- Born: Chicago, Illinois
- Died: March 18, 2010 (aged 88) Naples, Florida
- Occupations: Executive, Financier

= Donald P. Kelly =

American businessman

Donald P. Kelly (February 24, 1922 - March 18, 2010) was a Chicago businessman, most well known for the 1987 leveraged buyout of the Beatrice Companies. He was the chairman of Kohlberg Kravis Roberts & Company, the firm that, along with Drexel Burnham Lambert, financed the acquisition of the Beatrice conglomerate for over $6 billion. The deal was one of the most profitable of the 1980s.
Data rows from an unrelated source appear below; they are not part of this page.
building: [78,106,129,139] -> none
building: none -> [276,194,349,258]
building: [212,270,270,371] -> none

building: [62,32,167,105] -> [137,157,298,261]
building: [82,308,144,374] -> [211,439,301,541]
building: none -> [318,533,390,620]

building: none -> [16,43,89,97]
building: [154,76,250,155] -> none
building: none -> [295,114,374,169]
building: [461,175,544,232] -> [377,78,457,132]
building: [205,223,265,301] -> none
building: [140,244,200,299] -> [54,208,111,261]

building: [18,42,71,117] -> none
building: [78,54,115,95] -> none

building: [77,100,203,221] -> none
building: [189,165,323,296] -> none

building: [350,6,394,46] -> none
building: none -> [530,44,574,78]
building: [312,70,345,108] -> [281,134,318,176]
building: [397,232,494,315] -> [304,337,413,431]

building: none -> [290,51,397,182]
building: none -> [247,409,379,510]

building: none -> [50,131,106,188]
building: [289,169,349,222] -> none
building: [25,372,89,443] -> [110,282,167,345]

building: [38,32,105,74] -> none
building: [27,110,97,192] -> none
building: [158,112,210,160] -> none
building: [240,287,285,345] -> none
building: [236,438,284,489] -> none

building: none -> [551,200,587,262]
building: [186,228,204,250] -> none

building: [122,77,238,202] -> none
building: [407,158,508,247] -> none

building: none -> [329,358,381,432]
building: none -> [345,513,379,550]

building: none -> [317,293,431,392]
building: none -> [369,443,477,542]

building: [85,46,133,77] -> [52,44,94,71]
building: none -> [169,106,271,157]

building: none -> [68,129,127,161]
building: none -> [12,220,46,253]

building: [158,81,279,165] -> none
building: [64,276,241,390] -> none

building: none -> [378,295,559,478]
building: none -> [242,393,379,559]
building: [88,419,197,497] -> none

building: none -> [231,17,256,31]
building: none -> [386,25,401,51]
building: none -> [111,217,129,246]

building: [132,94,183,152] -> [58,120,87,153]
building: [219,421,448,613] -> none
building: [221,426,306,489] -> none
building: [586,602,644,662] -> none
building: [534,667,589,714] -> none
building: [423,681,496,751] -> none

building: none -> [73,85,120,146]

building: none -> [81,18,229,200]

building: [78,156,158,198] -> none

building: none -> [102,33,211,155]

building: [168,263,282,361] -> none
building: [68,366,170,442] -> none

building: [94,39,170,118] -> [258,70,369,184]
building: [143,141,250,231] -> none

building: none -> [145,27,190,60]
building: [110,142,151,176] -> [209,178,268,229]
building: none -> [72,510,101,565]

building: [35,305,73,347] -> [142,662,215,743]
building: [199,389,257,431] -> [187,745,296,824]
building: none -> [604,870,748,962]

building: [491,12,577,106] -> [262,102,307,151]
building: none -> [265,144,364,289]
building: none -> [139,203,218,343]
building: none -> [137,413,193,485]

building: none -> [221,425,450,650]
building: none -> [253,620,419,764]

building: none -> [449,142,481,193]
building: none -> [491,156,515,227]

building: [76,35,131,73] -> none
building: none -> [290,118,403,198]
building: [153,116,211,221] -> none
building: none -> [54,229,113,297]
Later in life he was the CEO of D.P. Kelly and Associates, and trustee of the Museum of Science and Industry.

==Early career==

Kelly joined the U.S. Navy in 1942, during World War II. He served on a torpedo ship, where he boxed and established a reputation as a tough fighter. He never attended college, despite a sibling at Northwestern and another being a graduate of Loyola. After the war he worked for a number of companies in Chicago, finally becoming the chief executive of Esmark in 1977.

==Leveraged buyouts==

Working for Esmark, Kelly oversaw the buyout of Norton Simon, and later tried to purchase Beatrice in 1984. Beatrice instead bought Esmark. Although the first Beatrice deal failed, Kohlberg, along with financing from Drexel, was able to acquire Beatrice in the late 1980s.

Kelly later oversaw the sale of the Beatrice divisions, becoming the CEO of one of the subsidiary companies.